Buradan Diyanet İşleri Başkanlığı'nı uyarıyorum: İzin vermeyin, göz yummayın! Allah’ın evinde Allah’ın kuluna “şiddet uygulansın” anlamı taşıyan bu dua kılıklı politikaya fırsat verilmesin. Sayılan camilerden üçünün, cami yönetimlerince kadınlara eziyet mekanına dönüştürüldüğünü kişisel deneyimlerimle biliyorum. Sanırım diğerleri de farklı değildir. Allah’ın kullarının yarısını oluşturan kadınları camilerden dışlayarak ibadet haklarını gasp edenlerin bu mekanları, bir de kadın düşmanı propaganda için kullanması, uhrevî-dünyevî her türlü ziyan.

Kadınlar Camilerde hareketine zorluk çıkarıp ibadet hakkı için mücadele eden kadınları, camilerden “kov(ala)maya utanmayan imamlar, din görevlileri gördük biz. Allah’tan korkmayan kuldan da tekil olduğunda utanmayıp ancak çok sayıda kadın, habercilerle geldiğinde zorluk çıkarmayan Diyanet mensuplarını şimdi önemli bir sınav bekliyor. Kadınla değil kadının haklarıyla imtihanda din adamları ve erkekler. Görelim bakalım iktidar ve iktidarın memurları olan Diyanet mensupları, Kur’an buyruğu olan kadının haklarını alenen çiğneme suçuna ortak olacaklar mı? Açıktan veya zımnen ne kadar destekleyecekler, bir kere daha görelim. Kişisel ve partizan çekişmelerde kükreyen muhalif dindar erkekleri de göreceğiz kuşkusuz. Bakalım bu duaya kimler utanıp sıkılmadan “âmin” diyecek?

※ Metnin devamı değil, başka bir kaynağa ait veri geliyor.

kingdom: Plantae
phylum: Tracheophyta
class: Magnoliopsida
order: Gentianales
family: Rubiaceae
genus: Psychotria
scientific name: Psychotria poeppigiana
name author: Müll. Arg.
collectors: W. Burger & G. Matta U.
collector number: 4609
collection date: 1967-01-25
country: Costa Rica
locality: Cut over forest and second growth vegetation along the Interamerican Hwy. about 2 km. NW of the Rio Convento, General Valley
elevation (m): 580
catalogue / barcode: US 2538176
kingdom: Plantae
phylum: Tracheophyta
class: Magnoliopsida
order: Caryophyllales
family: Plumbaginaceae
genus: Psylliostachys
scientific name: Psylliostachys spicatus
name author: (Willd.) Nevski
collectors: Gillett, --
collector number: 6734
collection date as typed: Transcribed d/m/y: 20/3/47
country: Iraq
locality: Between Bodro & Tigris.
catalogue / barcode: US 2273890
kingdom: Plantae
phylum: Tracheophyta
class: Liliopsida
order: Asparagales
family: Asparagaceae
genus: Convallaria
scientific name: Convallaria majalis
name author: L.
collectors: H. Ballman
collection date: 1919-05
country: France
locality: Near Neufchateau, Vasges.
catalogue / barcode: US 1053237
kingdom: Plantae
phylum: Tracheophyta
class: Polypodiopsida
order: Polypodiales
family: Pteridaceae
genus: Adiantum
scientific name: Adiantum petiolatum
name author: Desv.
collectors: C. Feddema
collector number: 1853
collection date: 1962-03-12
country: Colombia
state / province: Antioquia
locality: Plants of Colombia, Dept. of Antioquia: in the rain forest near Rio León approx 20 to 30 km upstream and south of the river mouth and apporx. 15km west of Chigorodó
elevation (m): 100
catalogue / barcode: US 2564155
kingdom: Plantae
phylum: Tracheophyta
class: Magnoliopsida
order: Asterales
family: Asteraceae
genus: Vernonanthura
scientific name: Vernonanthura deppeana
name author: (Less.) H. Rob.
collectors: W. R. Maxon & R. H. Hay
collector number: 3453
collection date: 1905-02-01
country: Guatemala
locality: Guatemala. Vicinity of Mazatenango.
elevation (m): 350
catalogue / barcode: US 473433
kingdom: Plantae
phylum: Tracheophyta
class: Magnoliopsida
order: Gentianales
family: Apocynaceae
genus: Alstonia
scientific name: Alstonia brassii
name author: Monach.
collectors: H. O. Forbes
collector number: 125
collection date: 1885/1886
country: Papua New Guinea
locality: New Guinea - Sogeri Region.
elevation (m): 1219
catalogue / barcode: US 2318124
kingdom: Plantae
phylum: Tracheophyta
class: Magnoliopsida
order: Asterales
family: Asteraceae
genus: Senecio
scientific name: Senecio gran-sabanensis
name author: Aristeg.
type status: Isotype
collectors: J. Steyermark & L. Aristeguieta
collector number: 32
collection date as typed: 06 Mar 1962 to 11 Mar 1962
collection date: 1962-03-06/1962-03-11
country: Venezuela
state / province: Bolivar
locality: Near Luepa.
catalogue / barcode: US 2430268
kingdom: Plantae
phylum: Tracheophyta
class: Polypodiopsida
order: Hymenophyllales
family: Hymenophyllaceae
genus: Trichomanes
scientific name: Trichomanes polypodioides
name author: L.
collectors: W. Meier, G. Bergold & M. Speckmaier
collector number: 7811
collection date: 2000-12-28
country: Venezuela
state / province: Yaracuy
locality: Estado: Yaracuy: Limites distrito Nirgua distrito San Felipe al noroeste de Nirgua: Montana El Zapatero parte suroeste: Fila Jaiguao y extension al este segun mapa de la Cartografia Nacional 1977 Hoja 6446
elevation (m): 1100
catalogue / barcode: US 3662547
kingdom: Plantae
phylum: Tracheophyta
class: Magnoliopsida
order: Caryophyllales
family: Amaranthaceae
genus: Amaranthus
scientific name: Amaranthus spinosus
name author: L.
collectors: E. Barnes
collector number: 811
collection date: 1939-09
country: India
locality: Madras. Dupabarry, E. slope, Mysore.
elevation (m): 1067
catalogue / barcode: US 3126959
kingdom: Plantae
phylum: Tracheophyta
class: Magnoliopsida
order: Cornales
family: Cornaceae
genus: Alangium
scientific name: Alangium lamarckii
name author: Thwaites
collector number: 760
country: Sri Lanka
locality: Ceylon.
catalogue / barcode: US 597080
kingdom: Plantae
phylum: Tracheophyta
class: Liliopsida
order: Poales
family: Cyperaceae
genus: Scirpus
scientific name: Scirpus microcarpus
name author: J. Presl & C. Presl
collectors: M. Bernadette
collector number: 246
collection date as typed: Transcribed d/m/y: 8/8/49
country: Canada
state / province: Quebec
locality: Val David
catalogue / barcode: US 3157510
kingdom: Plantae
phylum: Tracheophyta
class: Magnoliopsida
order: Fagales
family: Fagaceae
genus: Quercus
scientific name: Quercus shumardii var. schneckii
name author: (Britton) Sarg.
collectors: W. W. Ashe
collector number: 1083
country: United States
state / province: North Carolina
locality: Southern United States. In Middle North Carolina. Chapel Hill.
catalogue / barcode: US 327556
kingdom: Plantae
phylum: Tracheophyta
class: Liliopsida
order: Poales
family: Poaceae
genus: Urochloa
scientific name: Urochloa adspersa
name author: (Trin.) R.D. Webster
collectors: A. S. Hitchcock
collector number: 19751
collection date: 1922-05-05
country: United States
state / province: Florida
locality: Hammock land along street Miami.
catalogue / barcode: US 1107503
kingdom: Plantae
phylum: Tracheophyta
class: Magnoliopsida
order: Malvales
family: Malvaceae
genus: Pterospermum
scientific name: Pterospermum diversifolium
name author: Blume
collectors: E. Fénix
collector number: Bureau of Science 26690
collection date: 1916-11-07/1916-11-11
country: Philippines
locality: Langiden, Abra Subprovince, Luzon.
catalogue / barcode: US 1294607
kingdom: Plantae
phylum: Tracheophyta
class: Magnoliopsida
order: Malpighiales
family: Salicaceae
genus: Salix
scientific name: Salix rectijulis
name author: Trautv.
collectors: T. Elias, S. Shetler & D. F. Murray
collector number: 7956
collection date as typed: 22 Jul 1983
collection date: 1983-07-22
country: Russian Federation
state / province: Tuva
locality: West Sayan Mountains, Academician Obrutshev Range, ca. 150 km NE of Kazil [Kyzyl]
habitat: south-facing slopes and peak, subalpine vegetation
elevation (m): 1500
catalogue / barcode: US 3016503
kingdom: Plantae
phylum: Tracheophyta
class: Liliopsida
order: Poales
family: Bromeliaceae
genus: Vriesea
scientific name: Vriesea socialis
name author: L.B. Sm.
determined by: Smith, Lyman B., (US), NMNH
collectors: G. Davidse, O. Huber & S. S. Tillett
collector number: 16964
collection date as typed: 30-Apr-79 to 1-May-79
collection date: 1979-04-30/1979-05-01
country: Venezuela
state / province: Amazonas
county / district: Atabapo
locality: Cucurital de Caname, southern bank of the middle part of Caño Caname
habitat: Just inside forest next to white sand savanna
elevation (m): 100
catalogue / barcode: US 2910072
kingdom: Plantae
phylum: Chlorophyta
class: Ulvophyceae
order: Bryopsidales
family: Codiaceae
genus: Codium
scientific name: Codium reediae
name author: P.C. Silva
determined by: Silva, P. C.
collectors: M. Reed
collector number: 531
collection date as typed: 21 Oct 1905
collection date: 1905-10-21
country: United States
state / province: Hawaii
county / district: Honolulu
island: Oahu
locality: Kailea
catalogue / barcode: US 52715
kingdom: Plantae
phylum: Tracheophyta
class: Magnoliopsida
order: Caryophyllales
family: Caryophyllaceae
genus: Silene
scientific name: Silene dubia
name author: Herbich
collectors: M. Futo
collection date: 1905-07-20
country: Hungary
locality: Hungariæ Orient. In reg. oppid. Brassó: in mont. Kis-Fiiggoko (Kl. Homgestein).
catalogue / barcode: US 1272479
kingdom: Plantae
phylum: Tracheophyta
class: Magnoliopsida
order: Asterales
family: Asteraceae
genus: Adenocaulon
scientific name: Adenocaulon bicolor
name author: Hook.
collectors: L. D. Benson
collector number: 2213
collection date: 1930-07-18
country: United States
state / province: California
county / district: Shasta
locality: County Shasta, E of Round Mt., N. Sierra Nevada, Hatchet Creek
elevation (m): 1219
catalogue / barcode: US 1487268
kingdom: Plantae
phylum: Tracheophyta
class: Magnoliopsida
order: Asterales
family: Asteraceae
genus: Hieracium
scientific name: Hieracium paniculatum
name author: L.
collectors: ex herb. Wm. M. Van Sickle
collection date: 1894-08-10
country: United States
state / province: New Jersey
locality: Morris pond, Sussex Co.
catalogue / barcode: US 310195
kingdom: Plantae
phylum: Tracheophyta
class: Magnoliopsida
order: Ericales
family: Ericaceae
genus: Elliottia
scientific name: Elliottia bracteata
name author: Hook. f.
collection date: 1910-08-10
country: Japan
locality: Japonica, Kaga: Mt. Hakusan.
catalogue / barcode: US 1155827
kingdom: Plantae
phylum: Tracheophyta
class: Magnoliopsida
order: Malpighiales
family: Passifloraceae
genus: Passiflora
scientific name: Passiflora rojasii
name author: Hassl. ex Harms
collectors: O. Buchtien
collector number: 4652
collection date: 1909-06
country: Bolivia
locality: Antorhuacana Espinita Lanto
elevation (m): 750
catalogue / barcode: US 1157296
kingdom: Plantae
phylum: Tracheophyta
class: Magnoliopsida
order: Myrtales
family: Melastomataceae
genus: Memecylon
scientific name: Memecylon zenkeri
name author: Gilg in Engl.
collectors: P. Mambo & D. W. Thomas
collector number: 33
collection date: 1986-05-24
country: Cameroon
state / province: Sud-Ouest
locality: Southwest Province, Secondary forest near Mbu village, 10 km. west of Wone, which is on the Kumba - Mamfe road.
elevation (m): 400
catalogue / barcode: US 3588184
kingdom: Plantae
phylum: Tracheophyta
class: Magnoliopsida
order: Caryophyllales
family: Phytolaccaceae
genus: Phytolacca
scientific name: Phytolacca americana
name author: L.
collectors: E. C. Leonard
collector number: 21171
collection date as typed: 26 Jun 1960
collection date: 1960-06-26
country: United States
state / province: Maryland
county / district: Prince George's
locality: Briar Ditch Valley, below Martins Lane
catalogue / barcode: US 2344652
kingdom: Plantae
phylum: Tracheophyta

Yazı sekiz yüz elli kelimeyi geçtiği halde afiş de bitmedi afişteki slogana dahi gelemedi sözüm. Dolayısıyla mecburen sonraki yazımda da bu konuya devam edeceğimi belirtip bir kere daha eyleme katılacaklara ve göz yumacaklara hatırlatmak isterim:

Şiddet savunuculuğu suçtur, bu suça ortak olmayın!


Berrin Sönmez Kimdir?

Ankara Üniversitesi Dil ve Tarih-Coğrafya Fakültesi mezunu. Aynı üniversitede araştırma görevlisi olarak akademiye geçti. Osmanlı Devleti’nin 1. Dünya Savaşı’na giriş süreci üzerine yüksek lisans tezi yazdı. Halkevi ve kültürel dönüşüm konulu doktora tezini yarıda bırakarak akademiden ayrılıp öğretmenlik yaptı. Daha sonra tekrar akademiye dönerek okutman ve öğretim görevlisi unvanlarıyla lisans ve ön lisans programlarında inkılap tarihi ve kültür tarihi dersleri verdi. 28 Şubat sürecindeki akademik tasfiye ile üniversiteden uzaklaştırıldı. Dönemin keyfi idaresi ve idareye tam bağımlı yargısı, akademik kadroları “rektörün takdir yetkisine” bırakarak tasfiyeleri gerçekleştirdiği ve hak arama yolları yargı kararıyla tıkandığı için açıktan emekli oldu. Sırasıyla Maliye Bakanlığı, Ankara Üniversitesi, Milli Eğitim Bakanlığı ve Afyon Kocatepe Üniversitesi’nde ortalama dört-beş yıl demir atarak çalışma hayatını tamamladı. Kadın, çocuk, insan hakları, demokrasi ve barış savunucusu, feminist-aktivist Berrin Sönmez’in çeşitli dergilerde makale ve denemeleri yayınlanmıştır.